Con il ritiro delle forze armate statunitensi dall’Afghanistan, l’attenzione si è spostata su quello che il Segretario di Stato Usa Antony Blinken ha definito il prossimo capitolo dell’impegno americano con il Paese gestito dai talebani. Ma il contatto con i nuovi governanti dell’Afghanistan sarà complicato dal fatto che i diplomatici statunitensi non sono più in Afghanistan. Le operazioni dell’ambasciata sono state trasferite nella capitale del Qatar, a Doha. Non è chiaro come i diplomatici americani con sede in Qatar supervisioneranno la consegna degli aiuti umanitari in Afghanistan e faciliteranno la pericolosa partenza dei restanti cittadini statunitensi.

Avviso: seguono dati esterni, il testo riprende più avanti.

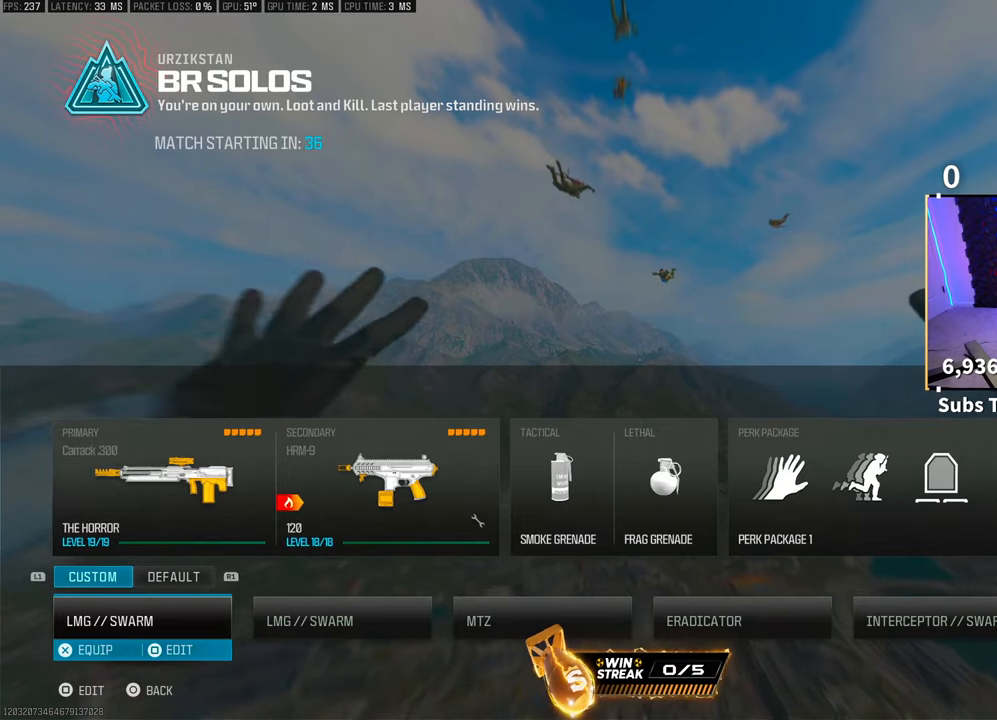
{"dt_ms": 500, "buttons": [], "left_stick": "center", "right_stick": "center"}
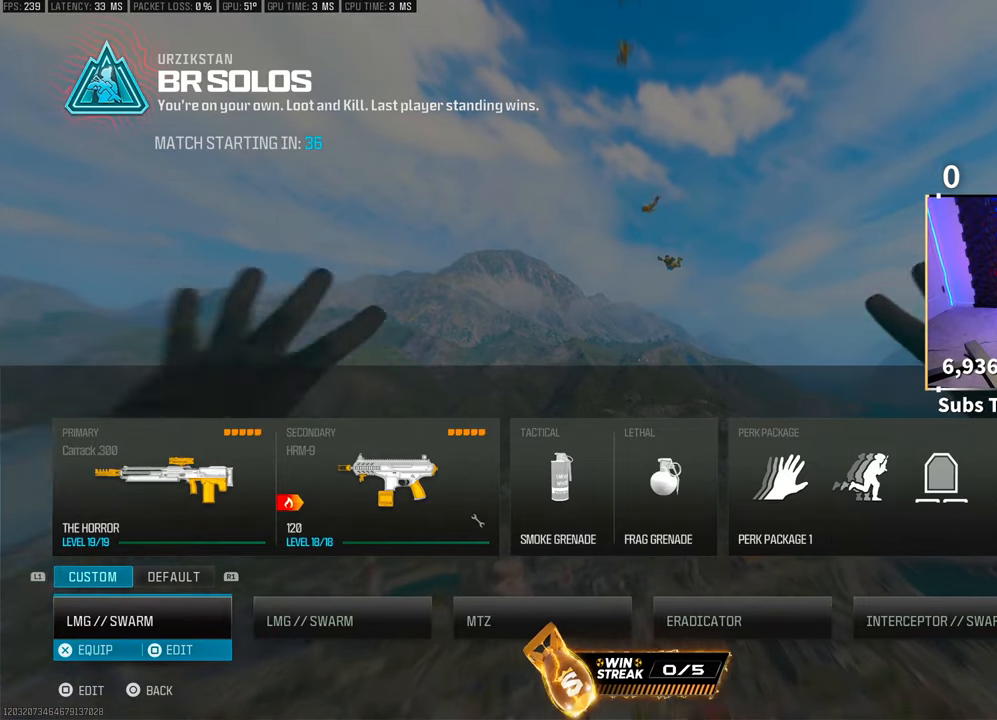
{"dt_ms": 500, "buttons": [], "left_stick": "center", "right_stick": "center"}
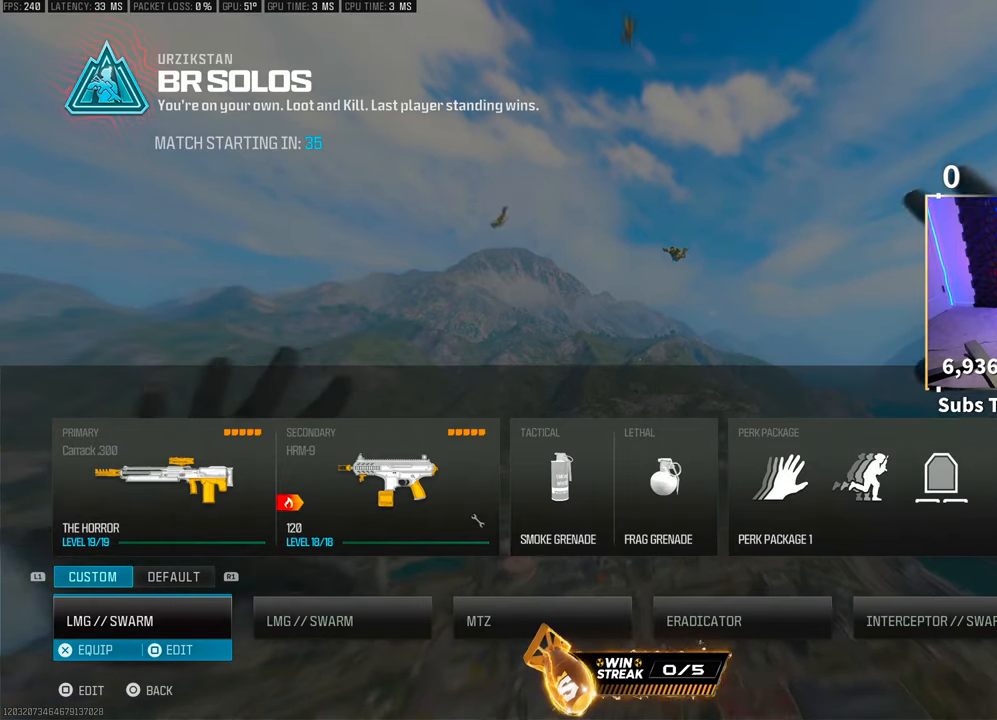
{"dt_ms": 500, "buttons": [], "left_stick": "center", "right_stick": "center", "events": []}
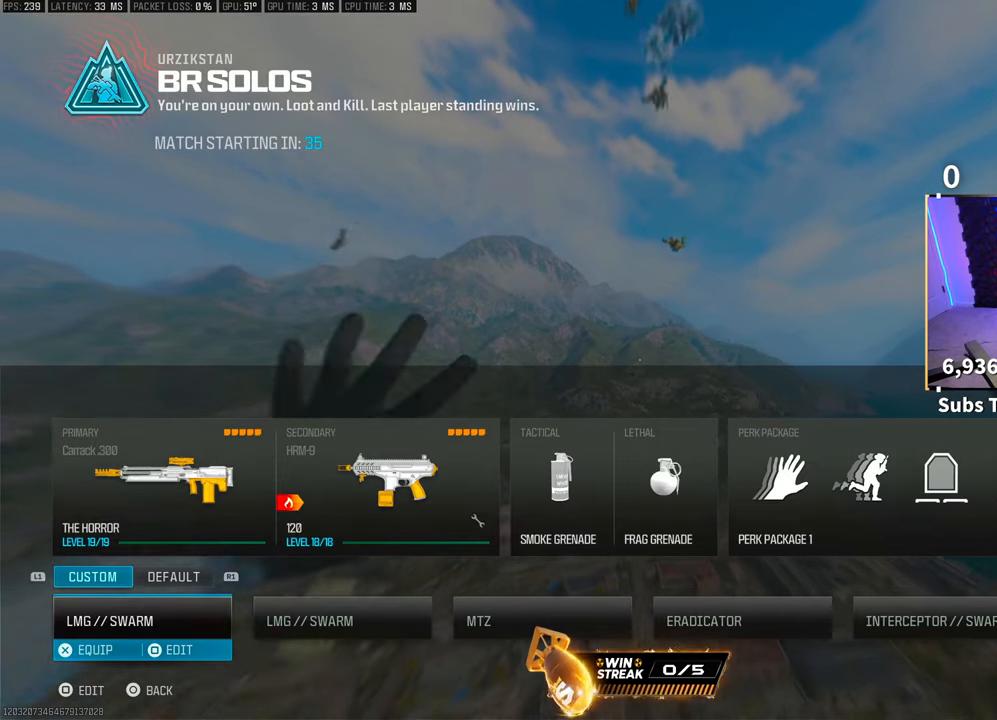
{"dt_ms": 500, "buttons": [], "left_stick": "center", "right_stick": "center", "events": [[300, "CROSS", "down"], [400, "CROSS", "up"]]}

Ma non è la prima volta che Washington evacua personale diplomatico da un Paese ospitante in tempi di instabilità politica. Dopo che gli Houthi hanno invaso gran parte dello Yemen nel 2015, gli Stati Uniti hanno sospeso le operazioni della ambasciata a Sanaa e hanno istituito una missione remota nella vicina Arabia Saudita. Allo stesso modo, gli Usa hanno trasferito personale diplomatico da altri “teatri caldi”, dal Venezuela alla Colombia, dalla Somalia al Kenya, dalla Libia a Malta. Il portavoce del Dipartimento di Stato Ned Price ha detto ai giornalisti che l’ufficio di Doha “svolgerà funzioni abbastanza simili a quelle che stava facendo la nostra operazione ora sospesa a Kabul”. Ma anche nell’era della “diplomazia Zoom”, monitorare gli eventi sul campo e mantenere le relazioni a distanza ha certamente i suoi limiti.

La chiave per il futuro dell’impegno degli Stati Uniti con i talebani sarà il Qatar, che dal 2013 ha ospitato un ufficio politico dei talebani a Doha. La capitale del Qatar è stata anche la sede dei colloqui di pace sostenuti dagli Stati Uniti tra il governo afghano e il gruppo militante. Sede della più grande base aerea americana in Medio Oriente, il Qatar ha aiutato le forze armate statunitensi a ospitare temporaneamente decine di migliaia di sfollati che sono stati trasportati in aereo dall’Afghanistan dopo “l’improvvisa” vittoria dei talebani il mese scorso. Insieme alla Turchia, il Qatar sta gestendo il ripristino dei primi voli passeggeri all’aeroporto internazionale di Kabul. Al momento sono le forze speciali dal Qatar a controllare la sicurezza all’interno dell’aerostazione in un’atmosfera molto diversa dal caos di luglio.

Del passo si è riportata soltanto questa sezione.